Adult, July 20th 2003, Staffordshire


Adult Yellow-legged Gull 20-07-2003

A. R. Dean

Compared with Herring Gull, Yellow-legged Gull is on average more elegant, with a fuller, squarer, more flat-topped head-shape and relatively longer wings and legs. The upperparts are a darker shade of grey than Herring Gull, obviously so compared with British argenteus though approached by darker examples of nominate argentatus. The wing-tip pattern displays more black and less white than Herring Gull. There is generally black on six, sometimes seven, outermost primaries. The black band across the tip of p5 is generally quite thick and unbroken, so that the extent of black on this primary and on p6 is more extensive than on nominate argentatus. The pattern of black is not, however, so distinct from that of argenteus but that race has relatively pale grey upperparts so confusion should generally not arise. In winter, the head of michahellis remains relatively white and unstreaked compared with the generally well-streaked and messy head-pattern of Herring Gull, though when freshly moulted in autumn michahellis often does show limited head-streaking. This tends to take the form of rather neat streaking around the eye and across the centre of the crown, and this in itself can be quite distinctive. The orbital ring of Yellow-legged Gull is generally blood-red, creating a darker-eyed appearance compared with Herring Gull. In adults the legs are a rich yellow, though less intense during the winter months and throughout the year in sub-adult birds. The yellow legs in combination with the relatively dark grey upperparts are often the features which initially attract attention on a standing bird. Note, however, that Herring Gulls sometimes display yellow-legs, particularly individuals of the nominate form from certain areas of Scandinavia and eastern Baltic region, so it is essential to use a full suite of characters when identifying Yellow-legged Gull. The timing of the full post-breeding moult is somewhat earlier than in Herring Gull, reflecting it's slightly earlier breeding season. Birds appearing in Britain in late June and early July generally show obvious signs of primary moult, with one or more central primaries 'missing' (in fact present but only part grown or just out of 'pin' and so hidden by overlapping 'inner' primaries). When preening, the state of moult and the pattern of the primary tips can often be determined.
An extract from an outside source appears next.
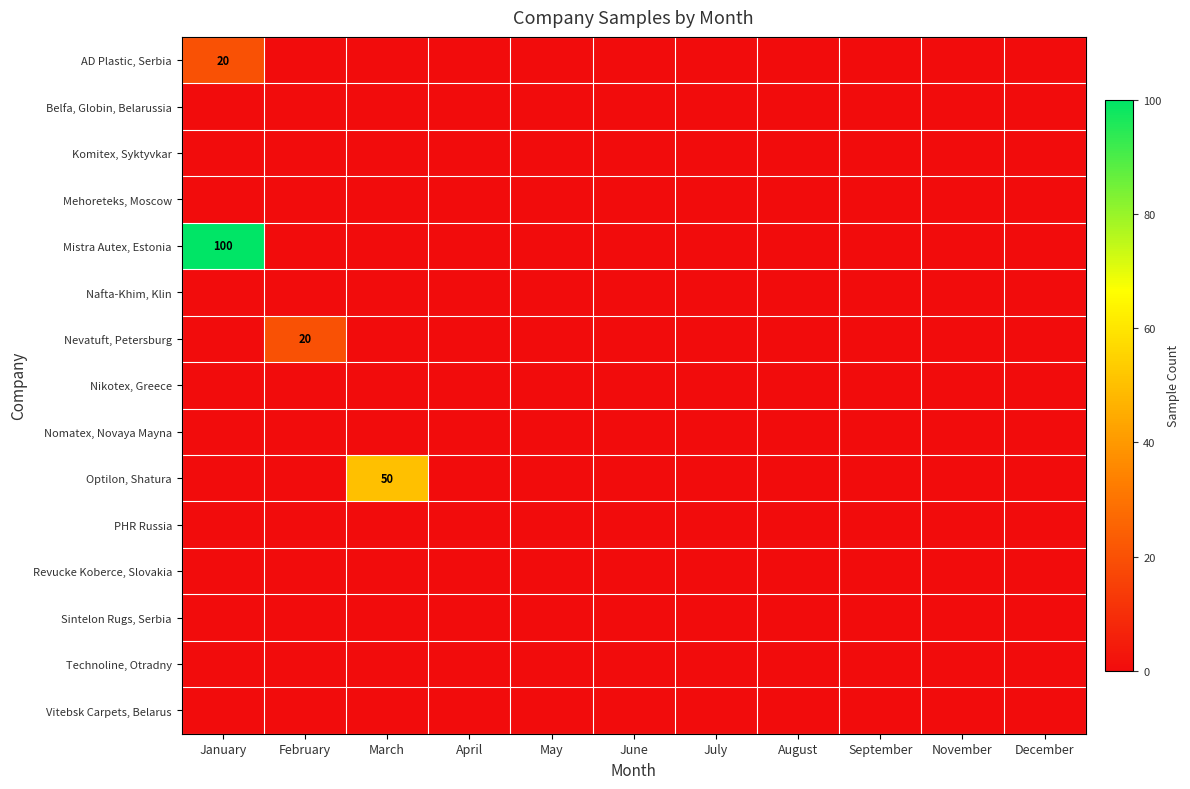

Which has a higher value, June or May?

June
The photo above shows a classic adult michahellis of the type arriving in Britain in late summer from the Mediterranean basin. Compare with individual photographed on November 27th. Note relatively dark shade of grey on upperparts compared with Herring Gull. Also, rich yellow legs and coral red orbital ring to eye. These are features of all 'forms' of Yellow-legged Gull.  Mediterranean birds typically display a headshape as in this individual: comprising a distinct forehead sloping up at 45o to flat-topped crown, and rather 'vertical' nape. Bill sturdy with obvious gonys and 'hooked' tip. Wing-moult in progress, as expected in mid July, with some inner/central primaries, tertials and rear scapulars missing.